バビロナアゲハ
「よいしょ…」僕は砂浜に腰を落として海を眺めた…ジュエラから一昼夜費やして一体どの位離れたのであろうか…?
カチャッ…「どうぞ…」自分の壺の中から持ってきた綺麗なティーセットでジーナさんは僕にお茶を入れてくれた…
温かいお茶を一口、口に含む…「美味しい…!」僕が笑ってそう言うと彼女も嬉しそうにニコッと笑った。
「さてと…」僕は辺りを見回した…
眼前に広がる海は穏やかな海…人間界の珊瑚礁そのままである…ハッキリとは分からないが今いるこの白い砂浜も砂では無くて珊瑚のカケラが堆積したものではないだろうか…?
そして海と反対側には生い茂った森が広がっている…ここから見る分にはあまり木漏れ日が射すようなジュエラのエメラルダの森みたいな感じでは無く、何処まで続いているのか分からないジャングルのようである…
「ジーナさん…ここの景色に見覚えはない?」「うーん…ちょっとここだけでは分からへんなぁ…」「そうか…そうだよね…」
僕は乗ってきたじゅうたんを触ってみた…グッショリと濡れている…取り敢えず近くの木に陰干しをするが乾くまでしばらくかかるだろうし、もう一度撥水スプレーをかけて乾くまでは更に時間が必要である。

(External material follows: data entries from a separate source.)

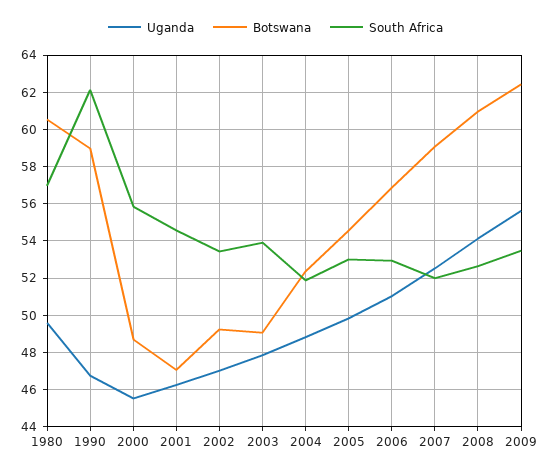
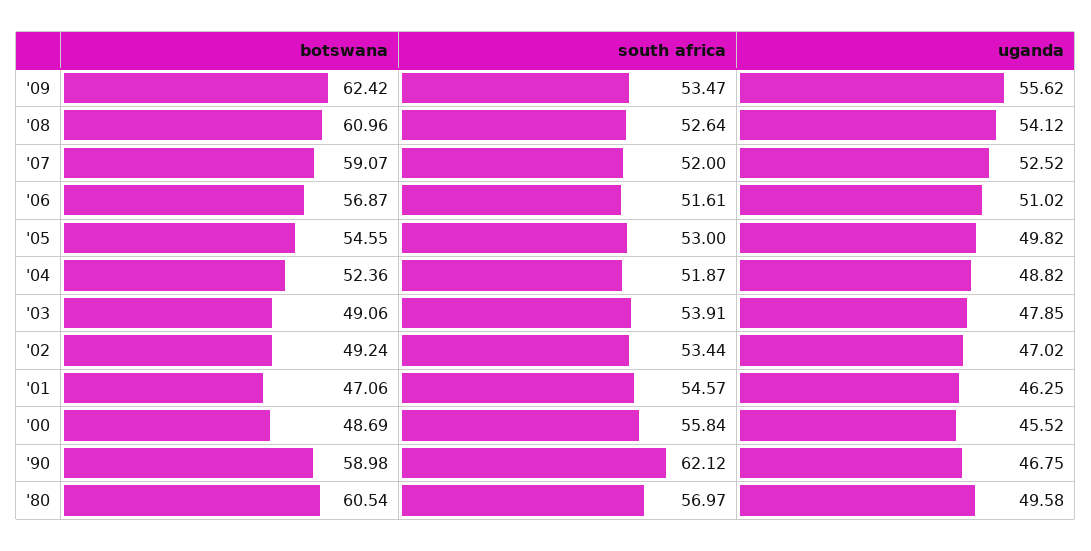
  {
    "Uganda": {
      "1980": 49.58,
      "1990": 46.75,
      "2000": 45.52,
      "2001": 46.25,
      "2002": 47.02,
      "2003": 47.85,
      "2004": 48.82,
      "2005": 49.82,
      "2006": 51.02,
      "2007": 52.52,
      "2008": 54.12,
      "2009": 55.62
    },
    "Botswana": {
      "1980": 60.54,
      "1990": 58.98,
      "2000": 48.69,
      "2001": 47.06,
      "2002": 49.24,
      "2003": 49.06,
      "2004": 52.36,
      "2005": 54.55,
      "2006": 56.87,
      "2007": 59.07,
      "2008": 60.96,
      "2009": 62.42
    },
    "South Africa": {
      "1980": 56.97,
      "1990": 62.12,
      "2000": 55.84,
      "2001": 54.57,
      "2002": 53.44,
      "2003": 53.91,
      "2004": 51.87,
      "2005": 53,
-     "2006": 53,
+     "2006": 51.61,
      "2007": 52,
      "2008": 52.64,
      "2009": 53.47
    }
  }

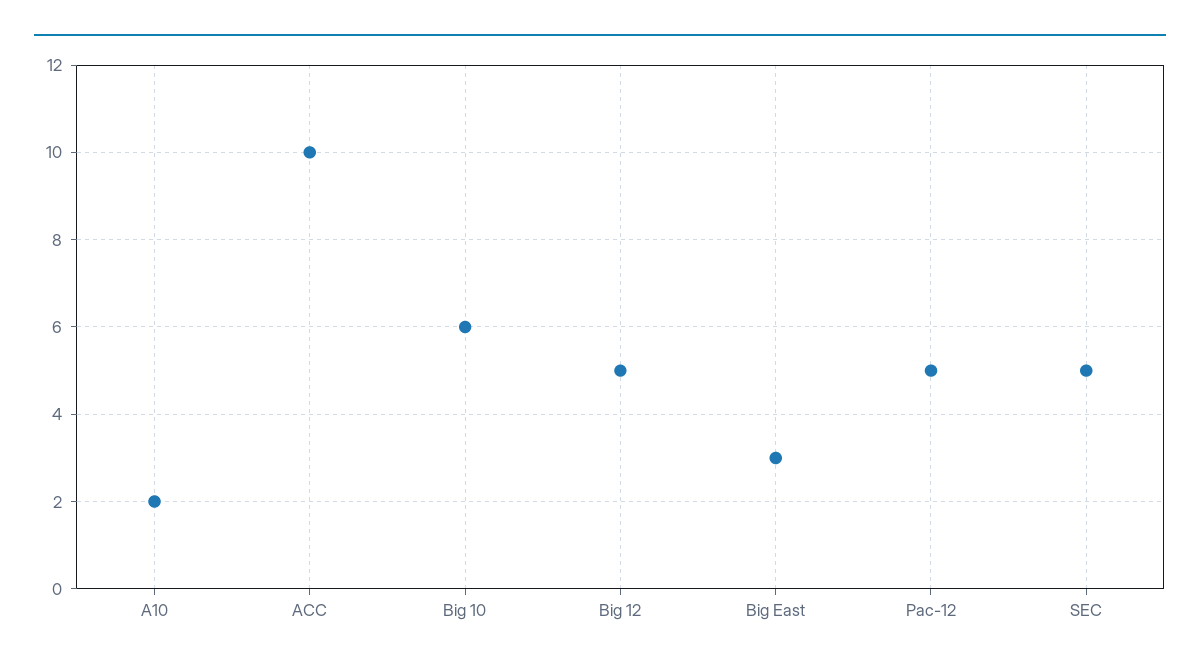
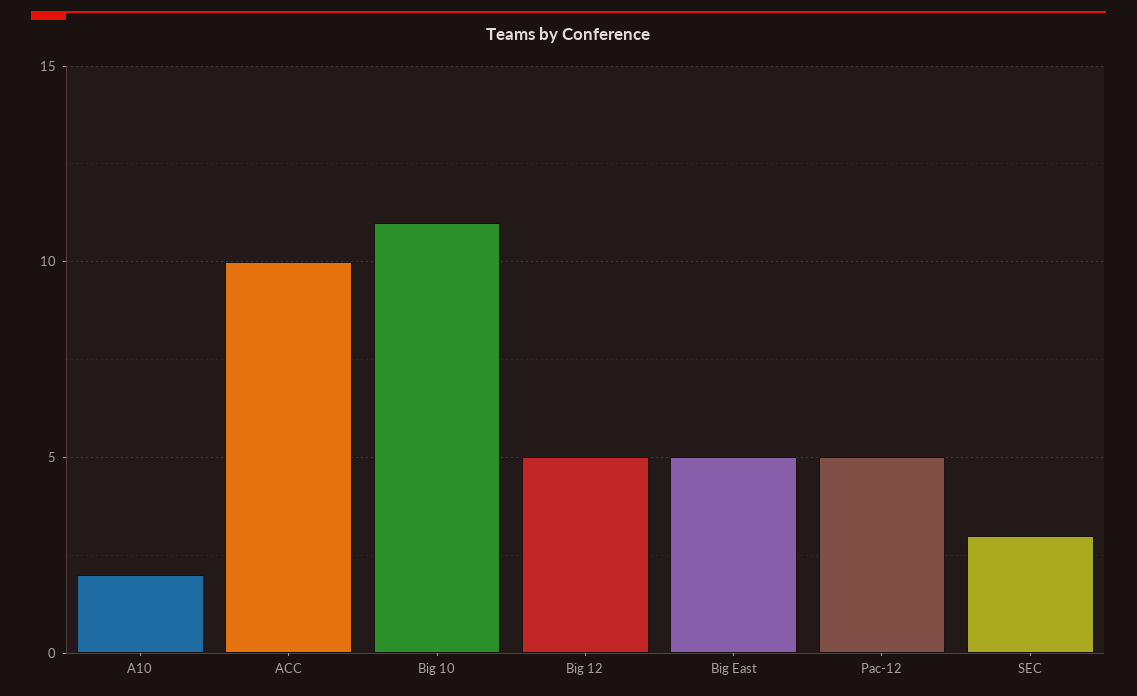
  {
    "A10": 2,
    "ACC": 10,
-   "Big 10": 6,
+   "Big 10": 11,
    "Big 12": 5,
-   "Big East": 3,
+   "Big East": 5,
    "Pac-12": 5,
-   "SEC": 5
+   "SEC": 3
  }

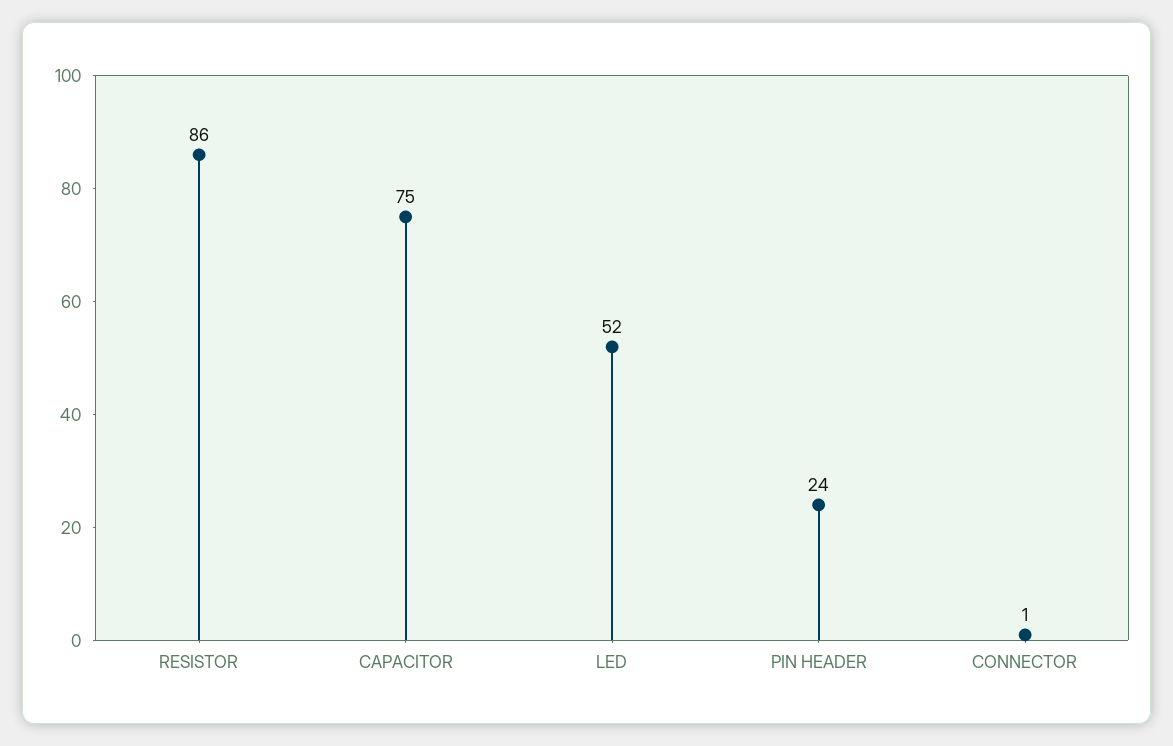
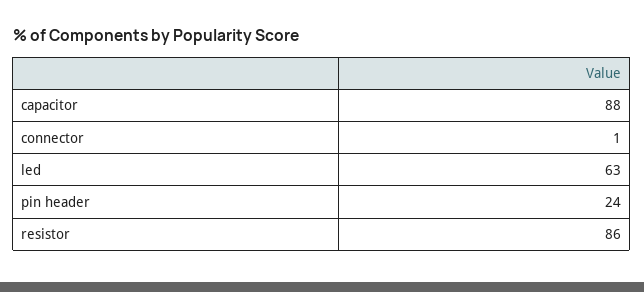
  {
    "RESISTOR": 86,
-   "CAPACITOR": 75,
+   "CAPACITOR": 88,
-   "LED": 52,
+   "LED": 63,
    "PIN HEADER": 24,
    "CONNECTOR": 1
  }

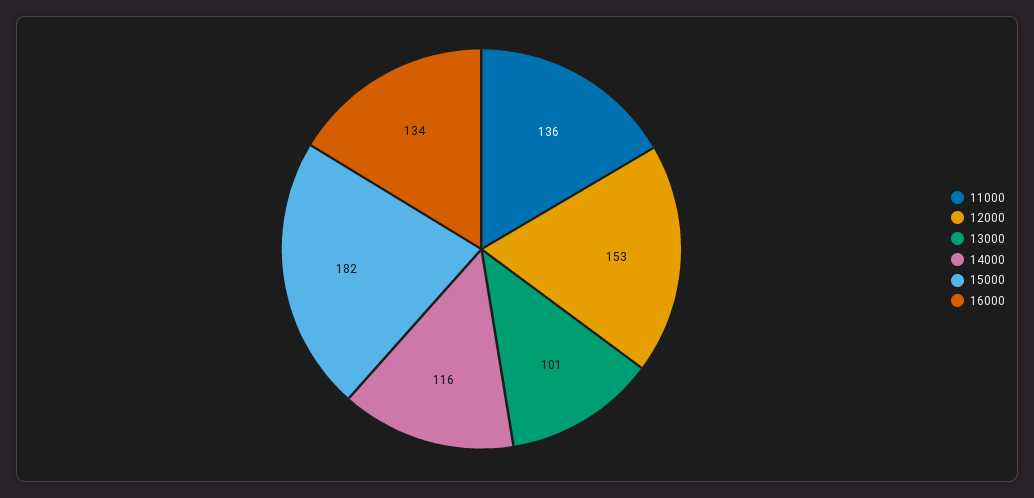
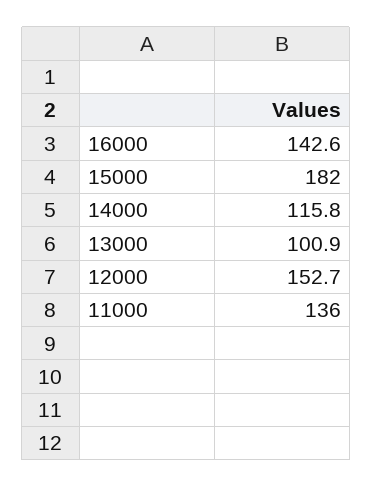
  {
    "11000": 136,
    "12000": 152.7,
    "13000": 100.9,
    "14000": 115.8,
    "15000": 182,
-   "16000": 134
+   "16000": 142.6
  }

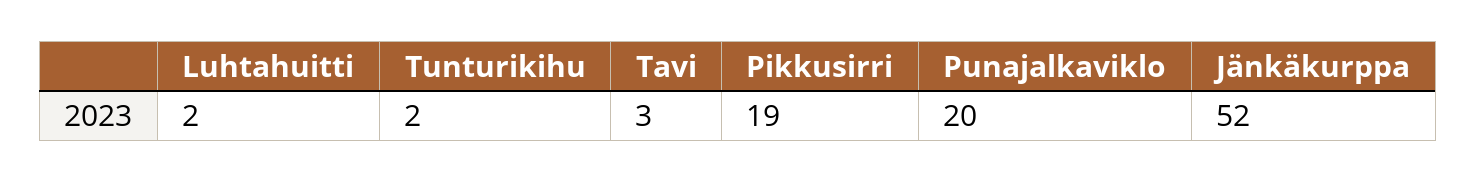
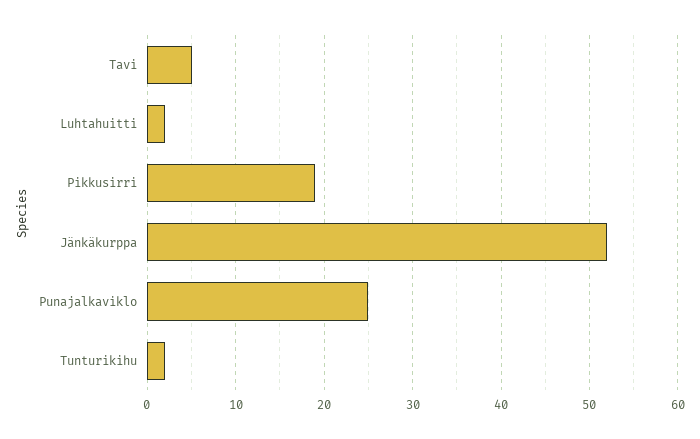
  {
    "Luhtahuitti": 2,
    "Tunturikihu": 2,
-   "Tavi": 3,
+   "Tavi": 5,
    "Pikkusirri": 19,
-   "Punajalkaviklo": 20,
+   "Punajalkaviklo": 25,
    "Jänkäkurppa": 52
  }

僕がどうしようかと途方に暮れているとジャングルの方から一匹の蝶が飛んできた…
フワフワと舞うその黒と水色…オレンジ色の斑点が綺麗な蝶をふと見つけたジーナさんはとても驚いた表情を見せた…「あ…あ…」
「どうしたの?」「バビロナアゲハ…」「あの蝶の事?」「…はい!あのバビロナアゲハは私が幼い時、追いかけた綺麗な蝶…」「じ、じゃあ…」「間違いない!…このジャングルの向こう側はバビロナ王朝や!しかもウチらは東から来たさかい、大体の場所は予測出来るわ…」ジーナさんは飛び上がって喜んでいる…
良かった…取り敢えず一安心だ…と笑顔になった僕だったが、ジーナさんと一緒にジャングルに足を踏み入れた瞬間…
「グルルルルル……」「キーッ!キョッキョッキョッ!」「バサバサバサバサバサッ!」
「わーっ!ジーナさん!」沢山の動物の雄叫びや羽ばたきが聞こえて来てジーナさんの手を取ってすぐに海岸に引き返した…
ふと腕時計に目をやるともうすぐ約束の時間となるようだった…
僕はジーナさんにお願いして壺の中に預かってもらっていたものを取ってきてもらうことになった。